Forestry demand is related to investors' ongoing search for yield, which has seen allocations increase across the whole gamut of alternative assets, including private equity, renewable energy, and real assets.
“Over the last 10 years, increasingly asset classes which were not perceived as institutional in nature are now viewed as either normal or increasingly normal,” says Dalwood.
Institutional allocations toward alternative assets have skyrocketed over this period, and Dalwood says institutions often allocate between “10 and 20 per cent, and some institutions are 30+” toward alternative assets. A recent survey of institutional investors by Commonfund Capital found that allocations towards alternative assets in private markets are set to rise even higher in 2021.
At the same time, sustainable investing continues to explode, and Dalwood says that Gresham House is looking to achieve a “double bottom-line” for clients by delivering both financial and social returns in 2021. Gresham House has investment strategies covering renewable energies, sustainable infrastructure, housing, public and private equity.
“I don't think there will be anything that's non ESG anymore, everything that comes to market now we'll have to go under the microscope,” says Dalwood.

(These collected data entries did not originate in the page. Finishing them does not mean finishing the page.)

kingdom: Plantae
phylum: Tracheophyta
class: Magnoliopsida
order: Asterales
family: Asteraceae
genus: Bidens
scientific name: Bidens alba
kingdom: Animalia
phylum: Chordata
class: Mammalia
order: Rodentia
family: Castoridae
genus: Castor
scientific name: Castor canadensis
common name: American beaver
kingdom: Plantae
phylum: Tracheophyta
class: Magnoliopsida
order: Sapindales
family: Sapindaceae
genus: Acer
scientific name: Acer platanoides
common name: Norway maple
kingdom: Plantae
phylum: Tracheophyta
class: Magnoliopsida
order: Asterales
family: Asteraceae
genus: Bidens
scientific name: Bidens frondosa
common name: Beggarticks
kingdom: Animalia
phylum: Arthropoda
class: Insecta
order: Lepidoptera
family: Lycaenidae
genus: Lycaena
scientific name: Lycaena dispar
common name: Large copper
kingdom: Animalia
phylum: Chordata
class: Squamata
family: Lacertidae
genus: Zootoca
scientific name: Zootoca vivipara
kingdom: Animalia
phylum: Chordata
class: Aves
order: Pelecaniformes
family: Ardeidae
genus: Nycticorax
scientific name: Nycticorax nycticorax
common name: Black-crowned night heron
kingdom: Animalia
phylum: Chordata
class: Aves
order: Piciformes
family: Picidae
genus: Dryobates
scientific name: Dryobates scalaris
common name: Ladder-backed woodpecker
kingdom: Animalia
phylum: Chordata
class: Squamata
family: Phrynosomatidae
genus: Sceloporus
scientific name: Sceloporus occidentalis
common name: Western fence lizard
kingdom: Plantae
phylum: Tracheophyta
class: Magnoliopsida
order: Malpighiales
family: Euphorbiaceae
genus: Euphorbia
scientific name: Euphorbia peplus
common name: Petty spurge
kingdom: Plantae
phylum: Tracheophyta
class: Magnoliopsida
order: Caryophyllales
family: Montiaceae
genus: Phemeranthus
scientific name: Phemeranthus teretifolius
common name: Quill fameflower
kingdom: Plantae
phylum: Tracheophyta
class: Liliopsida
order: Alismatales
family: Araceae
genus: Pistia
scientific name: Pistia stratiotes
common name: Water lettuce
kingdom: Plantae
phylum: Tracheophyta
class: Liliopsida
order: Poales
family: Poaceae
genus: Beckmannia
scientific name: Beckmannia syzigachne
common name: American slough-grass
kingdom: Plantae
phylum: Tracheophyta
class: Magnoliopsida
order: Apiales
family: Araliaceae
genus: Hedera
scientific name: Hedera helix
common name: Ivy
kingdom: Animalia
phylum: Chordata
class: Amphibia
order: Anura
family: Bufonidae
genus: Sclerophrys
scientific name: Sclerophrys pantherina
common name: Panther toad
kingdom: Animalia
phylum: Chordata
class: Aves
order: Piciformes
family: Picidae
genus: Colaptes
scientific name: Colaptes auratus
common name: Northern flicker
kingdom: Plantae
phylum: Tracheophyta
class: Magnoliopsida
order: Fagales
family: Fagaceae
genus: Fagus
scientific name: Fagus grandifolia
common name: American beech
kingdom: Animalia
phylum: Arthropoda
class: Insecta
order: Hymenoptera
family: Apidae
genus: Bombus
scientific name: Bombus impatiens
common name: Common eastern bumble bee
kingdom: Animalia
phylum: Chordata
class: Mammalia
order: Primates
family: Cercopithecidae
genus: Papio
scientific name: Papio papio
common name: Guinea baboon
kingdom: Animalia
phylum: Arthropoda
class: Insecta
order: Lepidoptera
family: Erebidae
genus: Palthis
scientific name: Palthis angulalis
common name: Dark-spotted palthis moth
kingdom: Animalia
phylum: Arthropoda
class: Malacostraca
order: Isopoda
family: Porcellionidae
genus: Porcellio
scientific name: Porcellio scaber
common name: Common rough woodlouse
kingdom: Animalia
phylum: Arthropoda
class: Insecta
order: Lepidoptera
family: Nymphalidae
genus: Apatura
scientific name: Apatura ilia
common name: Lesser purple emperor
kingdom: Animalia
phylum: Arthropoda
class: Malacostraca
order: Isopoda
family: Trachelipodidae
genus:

Gresham House is targeting growth across its various asset classes over 2021, including by expanding capabilities in wind and solar renewable energy, battery storage, social housing and sustainable infrastructure funds.
Dalwood is optimistic in his outlook for the year ahead: “I expect financial returns to continue to be robust because of the zero-interest rate environment, and also the political agenda and aspirations will mean that these sustainability aspects of timber will come increasingly to the fore.”